My T6S has flicker prevention, if your camera has it, you might try that, too. Though it is geared for 50/60 Hz flicker.
04-23-2016 12:43 PM
04-23-2016 12:43 PM
Thanks, any tips to avoid this? And it's not a camera problem?
Well, it's a camera problem in that it's a consequence of the way a focal plane shutter works. You can minimize the effect by using a slower shutter speed; but if the color of the ambient light is changing rapidly relative to the speed that the shutter curtains travel, there can still be a difference in color between the top and bottom of the frame.
04-23-2016 12:46 PM
04-23-2016 12:58 PM
That makes sense if it's just a gradient color difference from top to bottom, but the fact that there's bands in between, makes me think something different. Color, black, color black. I don't think the strobes were changing that rapidly.
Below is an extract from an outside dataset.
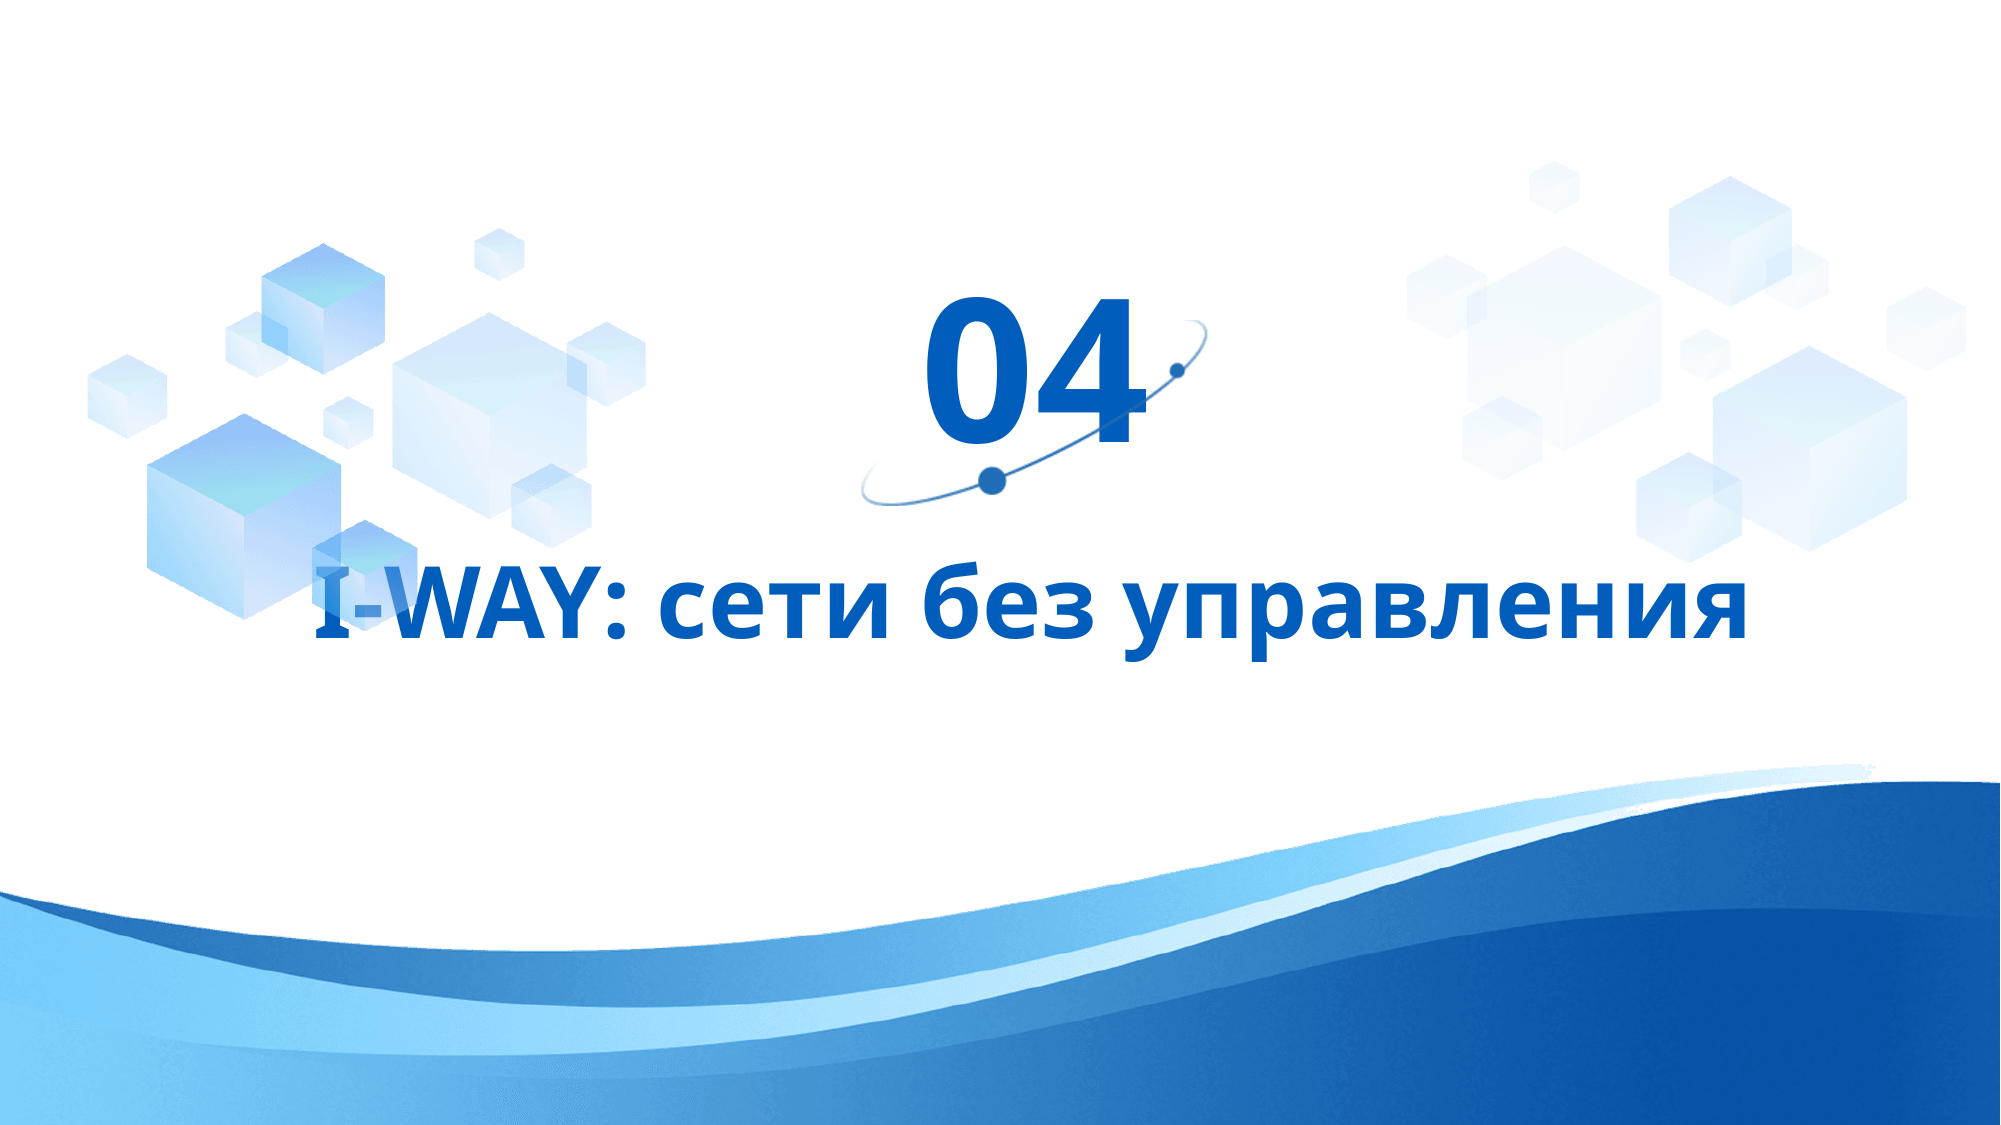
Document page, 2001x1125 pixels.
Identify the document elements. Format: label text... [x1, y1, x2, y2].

It's not just the rapidity of change; it's also the duration of the flash, which can easily be 1/1000 second or less. You may not notice how fast it is, because of the relatively slow recycle time of the human eye, but the camera notices. If the shutter slit reaches a given position and no light fires while it's there, you'll see a black bar.
04-23-2016 05:40 PM
I'm more convinced that these are good old fashioned JPG artifacts. Stick with as little compression as possible. Shoot in RAW don't use jpg and definitely not in anything less than a large jpg. Also stick with sRGB color space.
I really doubt it is your choice of SS causing it.